Go Ahead, Touch That Dial
It's the time of year when Hollywood agents take a breather from rolling calls and berating assistants, to offer up a few baubles to show their appreciation for the other 50 weeks of abuse.
Defamer, for example, carries the bitchy news of CAA's portable DVD player handouts, a meager also-ran when compared with William Morris' recent video iPod give-away -- apparently, WMA is taking a page from Paramount's Brad Grey last year, who garnered favorable reviews for his iPod largess.
It got me thinking: What is it with Apple? And why can't satellite radio catch a break?
Despite having spent hundreds of millions on content, satellite radio is in the toilet, while Apple continues to print money. Consider: Apple's stock is up 20% this year, while XM and Sirius are both down by 50%.

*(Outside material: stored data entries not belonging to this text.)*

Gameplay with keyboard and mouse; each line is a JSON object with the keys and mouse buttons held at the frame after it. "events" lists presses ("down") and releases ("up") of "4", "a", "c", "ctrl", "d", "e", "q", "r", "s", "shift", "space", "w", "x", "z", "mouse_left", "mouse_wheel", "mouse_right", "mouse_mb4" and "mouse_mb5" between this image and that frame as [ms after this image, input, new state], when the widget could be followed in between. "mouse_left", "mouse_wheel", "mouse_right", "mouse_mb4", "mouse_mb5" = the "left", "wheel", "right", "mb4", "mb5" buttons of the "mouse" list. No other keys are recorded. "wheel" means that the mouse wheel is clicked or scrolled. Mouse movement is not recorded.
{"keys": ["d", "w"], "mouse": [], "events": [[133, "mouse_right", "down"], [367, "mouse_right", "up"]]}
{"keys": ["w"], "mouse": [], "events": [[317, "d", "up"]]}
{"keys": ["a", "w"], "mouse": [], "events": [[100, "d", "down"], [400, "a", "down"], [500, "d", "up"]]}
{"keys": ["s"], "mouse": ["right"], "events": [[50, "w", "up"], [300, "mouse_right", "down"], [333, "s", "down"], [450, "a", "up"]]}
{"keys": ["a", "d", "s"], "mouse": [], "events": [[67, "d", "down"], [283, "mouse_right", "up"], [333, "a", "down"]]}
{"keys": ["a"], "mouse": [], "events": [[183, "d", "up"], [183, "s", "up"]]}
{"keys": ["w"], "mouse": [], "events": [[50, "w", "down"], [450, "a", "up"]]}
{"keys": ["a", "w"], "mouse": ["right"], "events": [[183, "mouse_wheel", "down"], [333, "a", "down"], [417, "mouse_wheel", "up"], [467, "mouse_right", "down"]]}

Then comes a report from Forrester Research this week, which found that on Apple's iTunes, "the median transaction is just $2.97, with a third of all purchases amounting to one song" and that just "the top 34% of iTunes customers account for 80% of all purchases."
In short, so much great content is available commercial free, and what's more, so few people are buying songs on iTunes, but their stock prices are headed in opposite directions. Go figure.
As to why, Slate offers this recent take on XM and Sirius, currently bleeding vast pools of red ink, with profitability nowhere in sight:
"But while subscribers have followed the talent and the programming, profits haven't... In the absence of XM, Sirius wouldn't have been forced to pay so much for Karmazin, Stern, and college basketball. In the absence of Sirius, XM wouldn't have been forced to pay so much for Oprah and NASCAR."
In other words, just being in the same room with one another is brutalizing both XM and Sirius.
Meanwhile, commercial radio has managed to take a great new technology called HD radio, and turn it into...well, nothing, according to Business Week: "HD radio - at least as it exists today - is largely the same vast wasteland as conventional radio, with stations offering short playlists of music in a few repetitive formats."